Before pushing changes live to S3, use the Pelican’s devserver to stage and view changes.

  1. Install the packages you need to run the devserver with:

    sudo dnf install pelican python-packaging
  2. Check out the repo at:

    git@github.com:fedora-infra/statusfpo.git
  3. Run the devserver with:

    make devserver
  4. View the generated site at http://0.0.0.0:8000. Note that any changes to the content and theme will automatically regenerate.

  5. Commit changes (or open a Pull Request) to https://github.com/fedora-infra/statusfpo

Create a new outage

  1. Add a markdown file to either content/planned/, content/ongoing, or content/resolved/. The name of the file needs to be unique, so check the resolved outages for an idea on how to name your file.

  2. Add your outage notice to the markdown file, for example:

    Title: Buzzilla Slow
    Date: 2021-04-28 10:22+0000
    OutageFinish: 2021-04-28 13:30+0000
    Ticket: 123456
    
    A swarm of bees have taken up residence in one of
    the Buzzilla Server rooms. Consequently, some
    requests to Buzzilla may respond slower than
    usual. An apiarist has been called to capture
    and relocate the swarm.
    • Note that OutageFinish is optional, but should really only be ommited if the projected / or actual outage time is unknown.

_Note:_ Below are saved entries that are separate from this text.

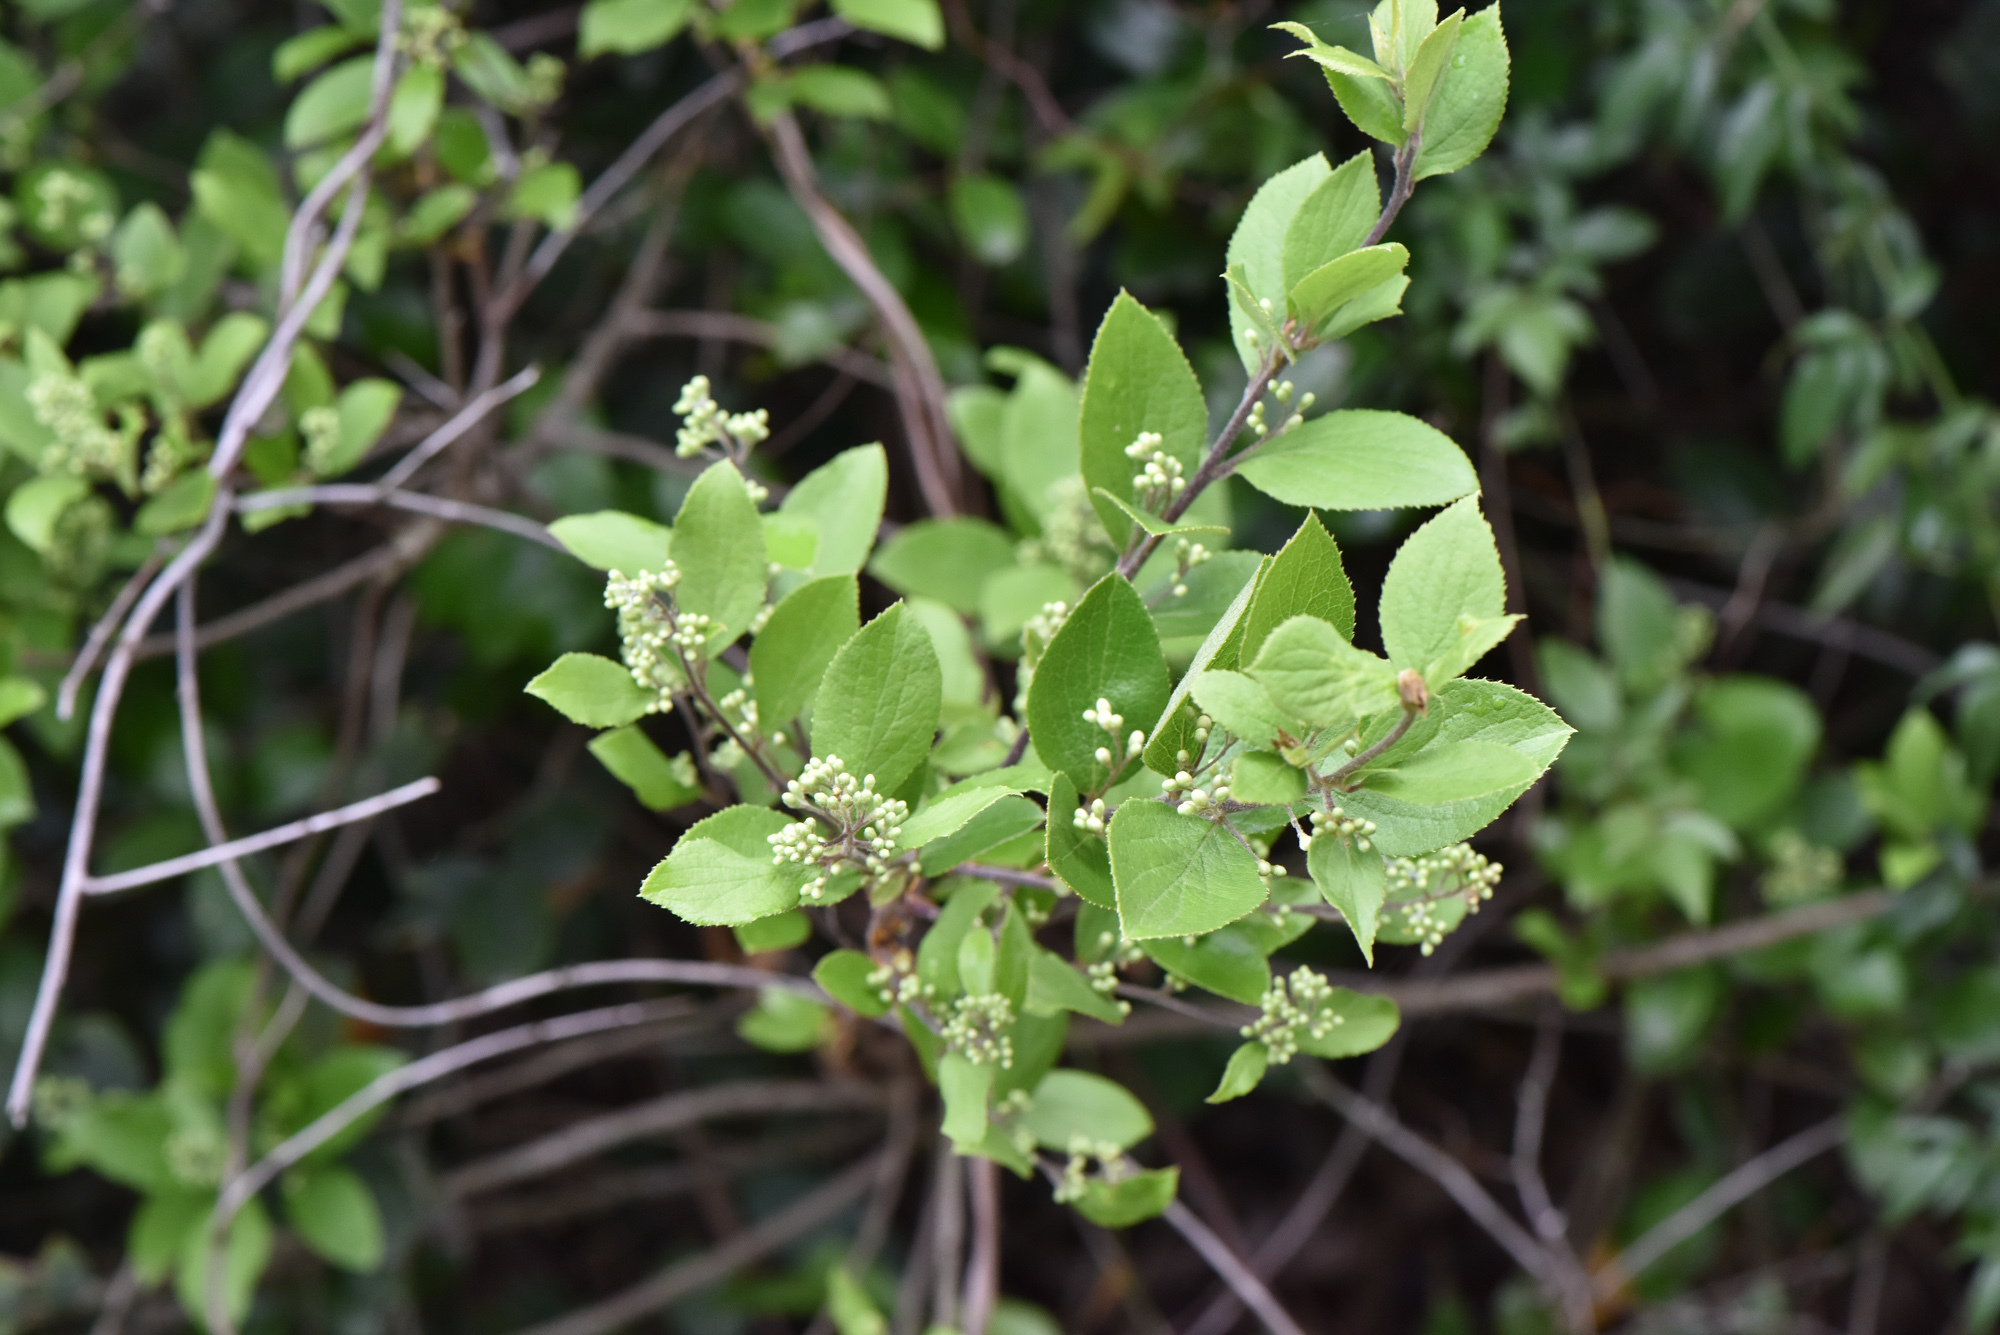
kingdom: Plantae
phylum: Tracheophyta
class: Magnoliopsida
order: Ericales
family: Symplocaceae
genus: Symplocos
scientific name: Symplocos paniculata
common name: Sapphire-berry
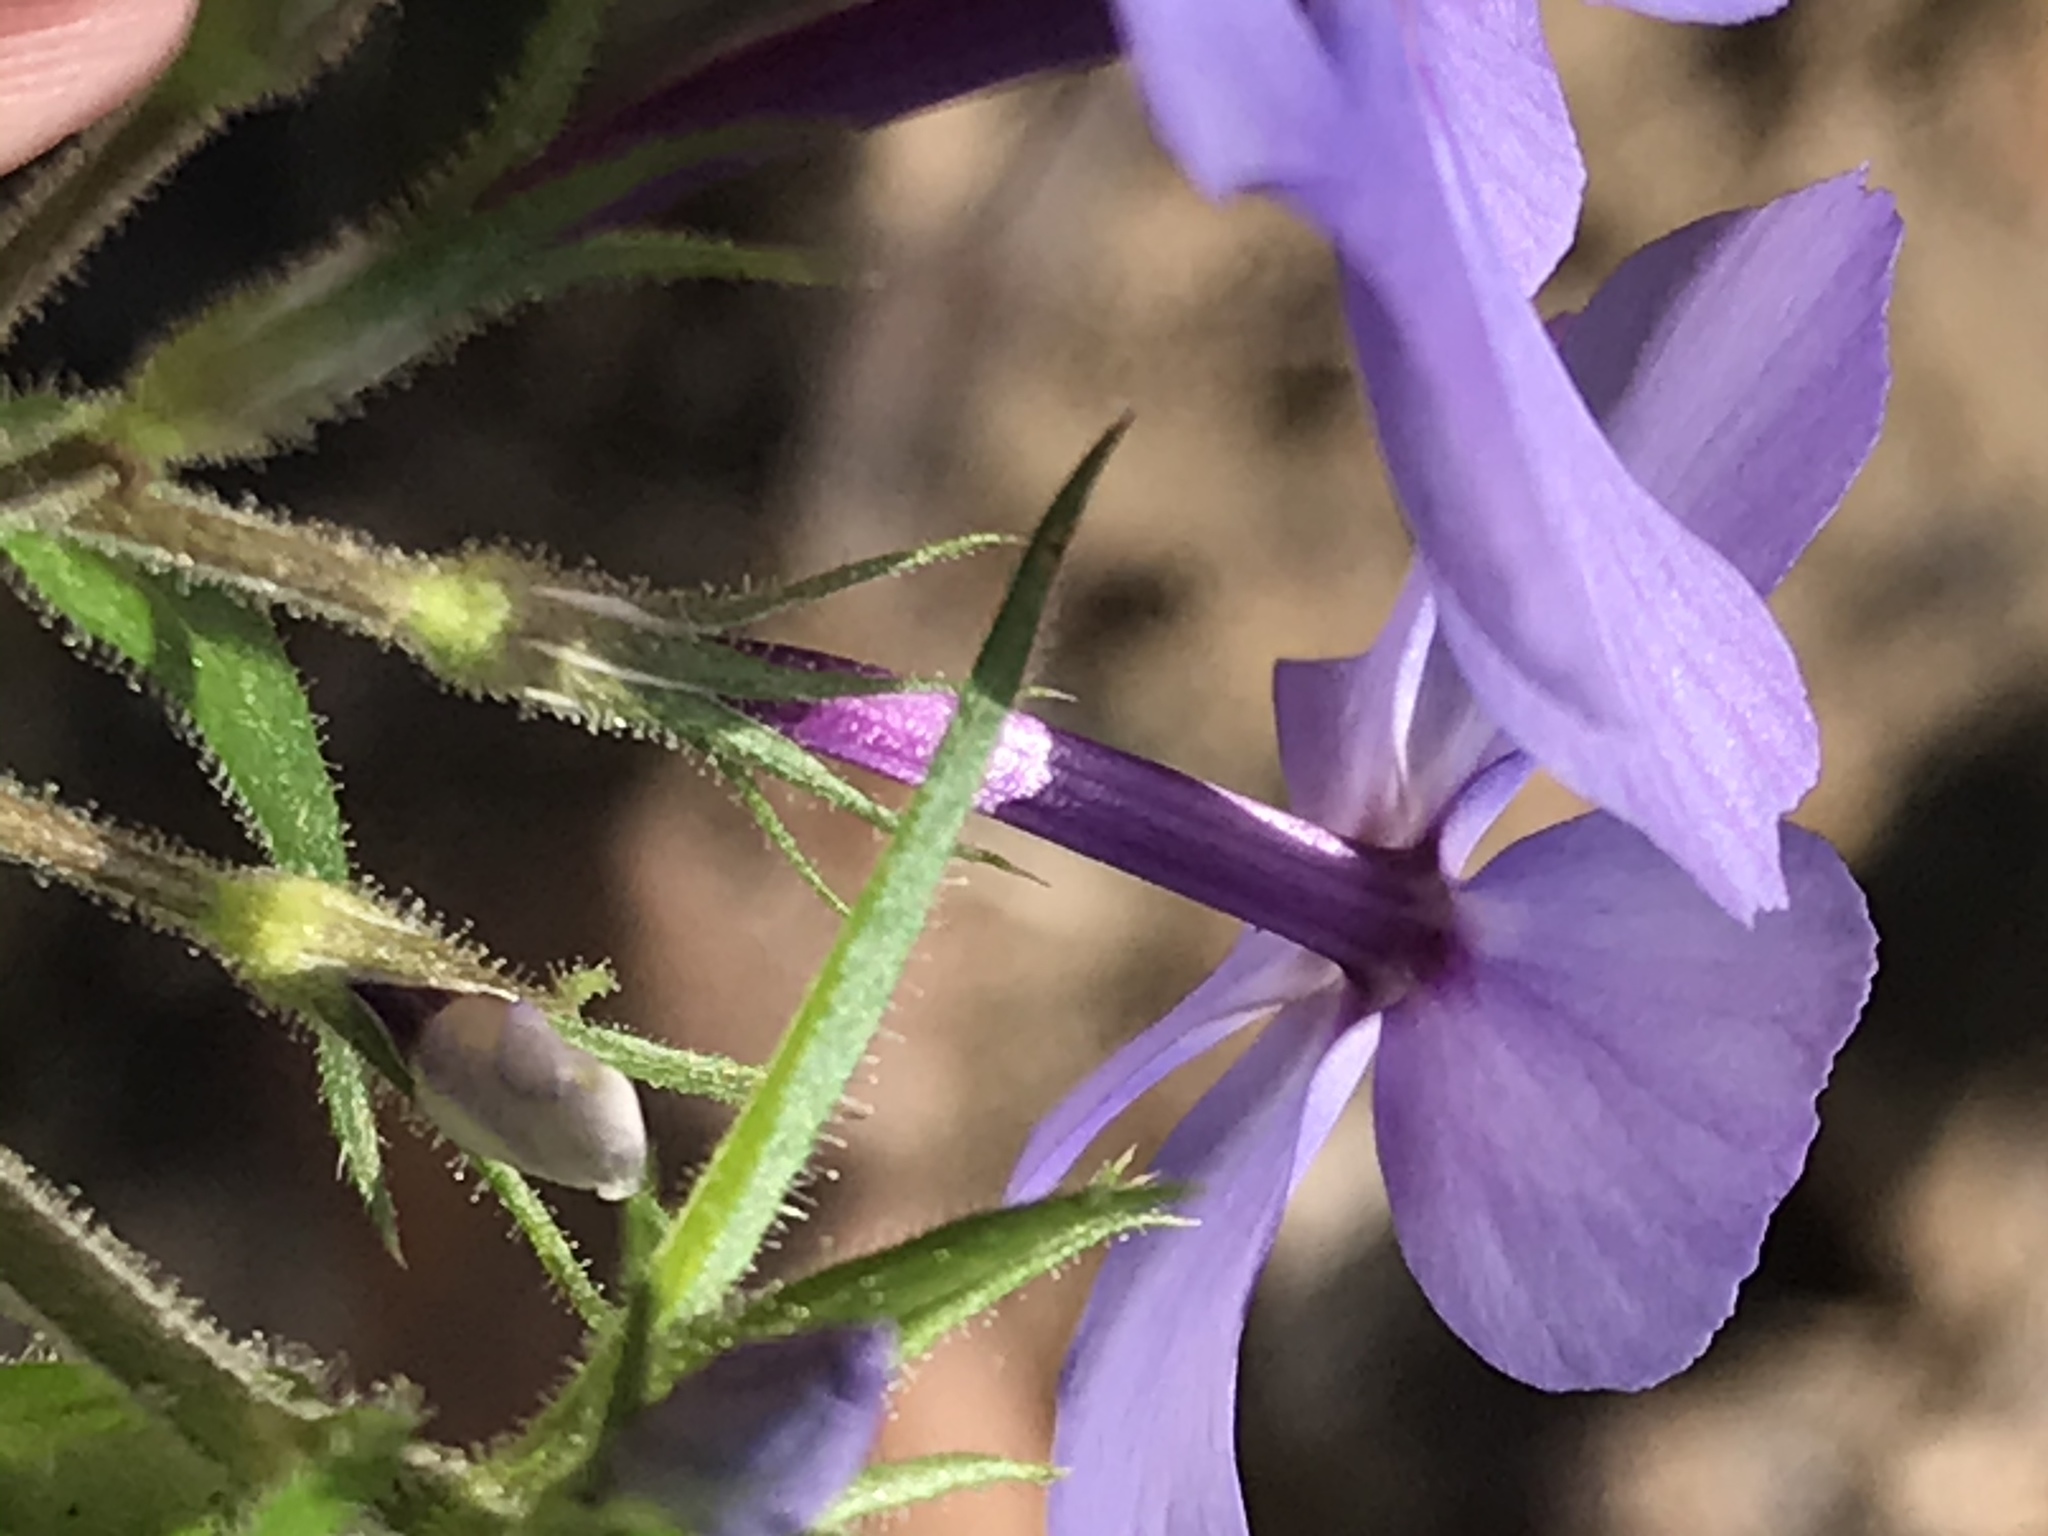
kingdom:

    • When providing dated, keep the timezone offset at +0000 / UTC datetimes

Moving an outage

To move an outage, say from Planned to Ongoing simply move the markdown file into a different status directory in content/, and regenerate.

Publishing

Only members of sysadmin-main and people given the AWS credentials can update the status website.

Initial Configuration for Publishing

  1. First, install the AWS command line tool with:

    sudo dnf install aws-cli
  2. Grab ansible-private/files/aws-status-credentials and store in ~/.aws/credentials.

  3. Run:

    aws configure set preview.cloudfront true

Publishing changes live

Once you are satisfied with your changes and how they look on the devserver, and they have been committed to Git, and push the built changes live with the command:

make upload

Note that this command only updates content changes (i.e. adding / moving outages)

Publishing theme changes

If your changes involve changes to the theme, run the following command to upload everything content and theme changes to the live server:

make upload-theme

Renewing SSL certificate

  1. Run certbot to generate certificate and have it signed by LetsEncrypt (you can run this command anywhere certbot is installed, you can use your laptop or certgetter01.iad2.fedoraproject.org):

    rm -rf ~/certbot
    certbot certonly --agree-tos -m admin@fedoraproject.org --no-eff-email --manual --manual-public-ip-logging-ok -d status.fedoraproject.org -d www.fedorastatus.org --preferred-challenges http-01 --config-dir ~/certbot/conf --work-dir ~/certbot/work --logs-dir ~/certbot/log
  2. You will be asked to make specific file available under specific URL. In a different terminal upload requested file to AWS S3 bucket:

    echo SOME_VALUE >myfile
    aws --profile statusfpo s3 cp myfile s3://status.fedoraproject.org/.well-known/acme-challenge/SOME_FILE
  3. Verify that uploaded file is available under the rigt URL. If previous certificate already expired you may need to run curl with -k option:

    curl -kL http://www.fedorastatus.org/.well-known/acme-challenge/SOME_FILE
  4. After making sure that curl outputs expected value, go back to certbot run and continue by pressing Enter. You will be asked to repeat steps 2 and 3 for another domain. Note that S3 bucket name should stay the same.

  5. Deploy generated certificate to AWS. This requires additional permissions on AWS.